How the application looks like?

The application is fully responsive and has three main sections. The "product selector", the "product item" and the "product modal".

The "product selector" consist in a form control from where the user can select a gender, a section and a category from that section. After hitting the "Show Product" button, a list of "product items" will appear below.

Selectors

The "product item" is each row that appear in the list of products that belong to the specific locations the user selected in the form control. Each row contains the name or title of a product, the colors and sizes of all variants (in case those exceed some limit, a + X will appear, wehere "X" is the number of colors of sizes that can't be shown), and the "View" button that will allow the user see the complete information of the variants the product has.

Items

Lastly, the "product modal" contains all the information of the product and its variants. In the header, the title, subtitle, gender, currency and price are displayed.

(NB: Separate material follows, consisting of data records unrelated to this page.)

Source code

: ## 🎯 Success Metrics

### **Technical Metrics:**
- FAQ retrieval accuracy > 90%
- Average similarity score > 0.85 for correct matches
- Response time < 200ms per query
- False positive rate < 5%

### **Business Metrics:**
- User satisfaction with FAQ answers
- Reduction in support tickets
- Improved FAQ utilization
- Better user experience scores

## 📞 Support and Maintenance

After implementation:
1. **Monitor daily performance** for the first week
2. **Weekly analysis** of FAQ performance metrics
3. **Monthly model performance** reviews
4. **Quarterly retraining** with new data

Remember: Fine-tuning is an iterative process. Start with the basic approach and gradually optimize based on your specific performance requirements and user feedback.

In the middle section, the user has a series of buttons from where to choose the color and size of the variant that wants to see. There, also, is a option dropdown menu from where to select more quickly the desired variant. At the side of all this, an orange button titled "See product" is available: clicking it will open a new tab in the browser and redirect the user to the url of the current variant. En the lower section, the user has at his disposition four tabs: "Details", "Bullets", "Key-Value" and "Images". In those tabs the user can see more information about the selected variant.

Modal

Possible future implementations

For the moment, we have in mind only one posible implementations that could further improve the application:

  • In the product modal there can be two buttons that, when clicked, changes the information displayed to the previous or next product item present in the list.